**The task:** Scan the records for lines with the word "middle", and copy every such line.

**Records supplied:**

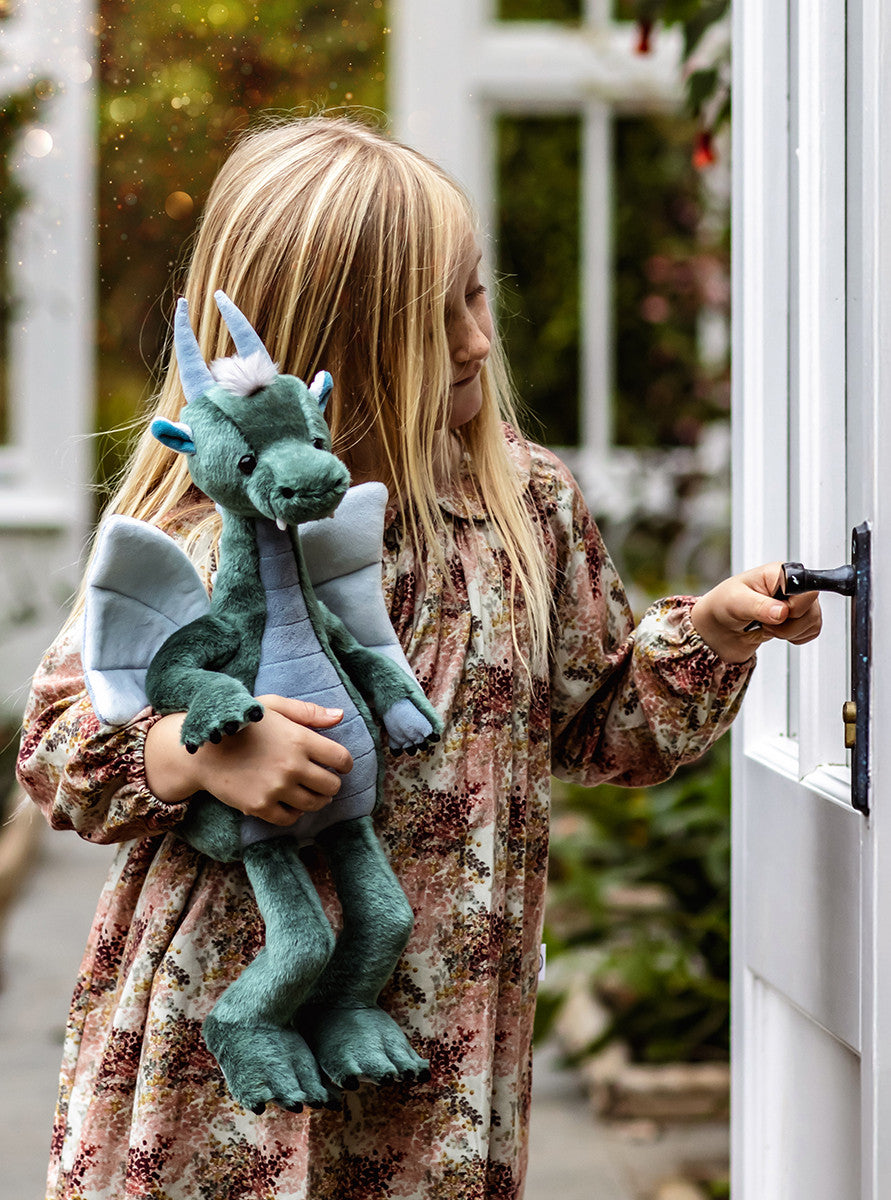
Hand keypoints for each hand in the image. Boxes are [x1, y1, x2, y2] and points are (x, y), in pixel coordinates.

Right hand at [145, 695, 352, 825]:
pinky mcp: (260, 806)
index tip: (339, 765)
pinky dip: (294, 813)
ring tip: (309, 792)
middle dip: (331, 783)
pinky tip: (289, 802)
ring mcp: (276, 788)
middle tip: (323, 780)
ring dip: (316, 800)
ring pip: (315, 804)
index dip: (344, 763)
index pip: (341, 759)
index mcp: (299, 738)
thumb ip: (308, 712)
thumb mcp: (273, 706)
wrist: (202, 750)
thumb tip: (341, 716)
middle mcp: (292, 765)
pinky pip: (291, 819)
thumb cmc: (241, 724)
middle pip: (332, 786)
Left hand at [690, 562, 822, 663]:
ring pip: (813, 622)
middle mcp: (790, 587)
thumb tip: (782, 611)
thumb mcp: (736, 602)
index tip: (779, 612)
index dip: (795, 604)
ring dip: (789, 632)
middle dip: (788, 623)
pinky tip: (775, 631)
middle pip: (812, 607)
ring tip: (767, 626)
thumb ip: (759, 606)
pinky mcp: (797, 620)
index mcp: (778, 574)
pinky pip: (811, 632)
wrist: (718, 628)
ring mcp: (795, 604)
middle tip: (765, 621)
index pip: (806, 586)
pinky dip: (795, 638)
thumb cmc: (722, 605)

**Exercise output:**
middle dip: (331, 783)
middle tip: (323, 780)
middle mcp: (292, 765)
middle pip: (332, 786)
middle mcp: (790, 587)
middle dip: (788, 623)
middle pip: (812, 607)
middle tip: (765, 621)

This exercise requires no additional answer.